The plaintiff's failure to raise a question of fact is also supported by Minardo v. Estate of Mussio, 116 A.D.2d 701, 498 N.Y.S.2d 20. It was argued in Minardo that the failure of hospital personnel to contact a pediatrician when an infant patient experienced a negative change in condition was a departure from accepted medical practice. Assuming such a departure existed, the court nevertheless affirmed summary judgment in favor of the defendant hospital, as there was no evidence that had the pediatrician been contacted, any curative steps would have been undertaken (see Minardo v. Estate of Mussio, supra at 702, 498 N.Y.S.2d 20). Here, grounds favoring Dr. Dobrenis and the hospital are even more compelling. The hospital chart demonstrates that between 3:45 A.M. and 6:45 A.M., Dr. Williams did not undertake the curative step of a cesarean section and instead continued her efforts to induce labor by the administration of pitocin at an increased dosage. Accordingly, it is not sufficient for the plaintiffs' obstetrician to state that Dr. Dobrenis should have performed a cesarian section at 12:50 A.M., 1:45 A.M., 1:00 A.M. or 2:20 A.M., since the treatment plan of Dr. Williams, who was in charge of the patient (see Malki v. Krieger, supra ), did not call for a cesarean section until 6:45 A.M.

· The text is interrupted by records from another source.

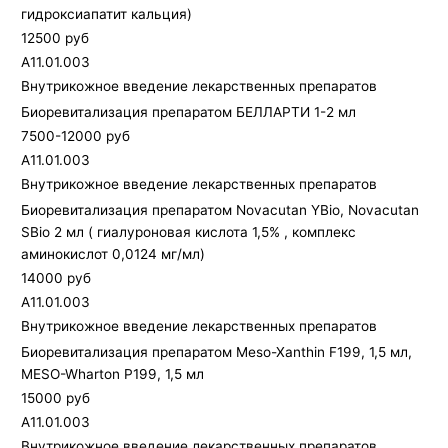
гидроксиапатит кальция)
12500 руб
A11.01.003
Внутрикожное введение лекарственных препаратов
Биоревитализация препаратом БЕЛЛАРТИ 1-2 мл
7500-12000 руб
A11.01.003
Внутрикожное введение лекарственных препаратов
Биоревитализация препаратом Novacutan YBio, Novacutan
SBio 2 мл ( гиалуроновая кислота 1,5% , комплекс
аминокислот 0,0124 мг/мл)
14000 руб
A11.01.003
Внутрикожное введение лекарственных препаратов
Биоревитализация препаратом Meso-Xanthin F199, 1,5 мл,
MESO-Wharton P199, 1,5 мл
15000 руб
A11.01.003
Внутрикожное введение лекарственных препаратов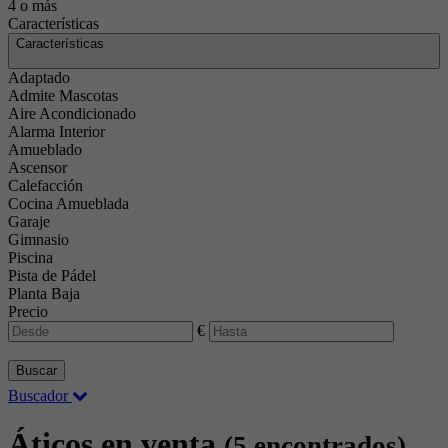
4 o más
Características
Características
Adaptado
Admite Mascotas
Aire Acondicionado
Alarma Interior
Amueblado
Ascensor
Calefacción
Cocina Amueblada
Garaje
Gimnasio
Piscina
Pista de Pádel
Planta Baja
Precio
€
Buscar
Buscador
Áticos en venta
(5 encontrados)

The Supreme Court correctly granted summary judgment to Dr. Dobrenis and the hospital as to allegations that the cesarean procedure had been delayed for 43 minutes between the final discontinuance of pitocin until delivery (see Alvarez v. Prospect Hosp., supra at 325, 508 N.Y.S.2d 923, 501 N.E.2d 572). Dismissal was also warranted in their favor as to the cause of action alleging lack of informed consent (see Beard v. Brunswick Hosp. Ctr., 220 A.D.2d 550, 551, 632 N.Y.S.2d 805; Spinosa v. Weinstein, 168 A.D.2d 32, 38-41, 571 N.Y.S.2d 747).
On the basis of the foregoing, summary judgment was properly awarded to Dr. Dobrenis and the hospital, and I respectfully vote to affirm the Supreme Court's dismissal of the complaint insofar as asserted against those defendants.
CRANE, J.P., SANTUCCI and SPOLZINO, JJ., concur.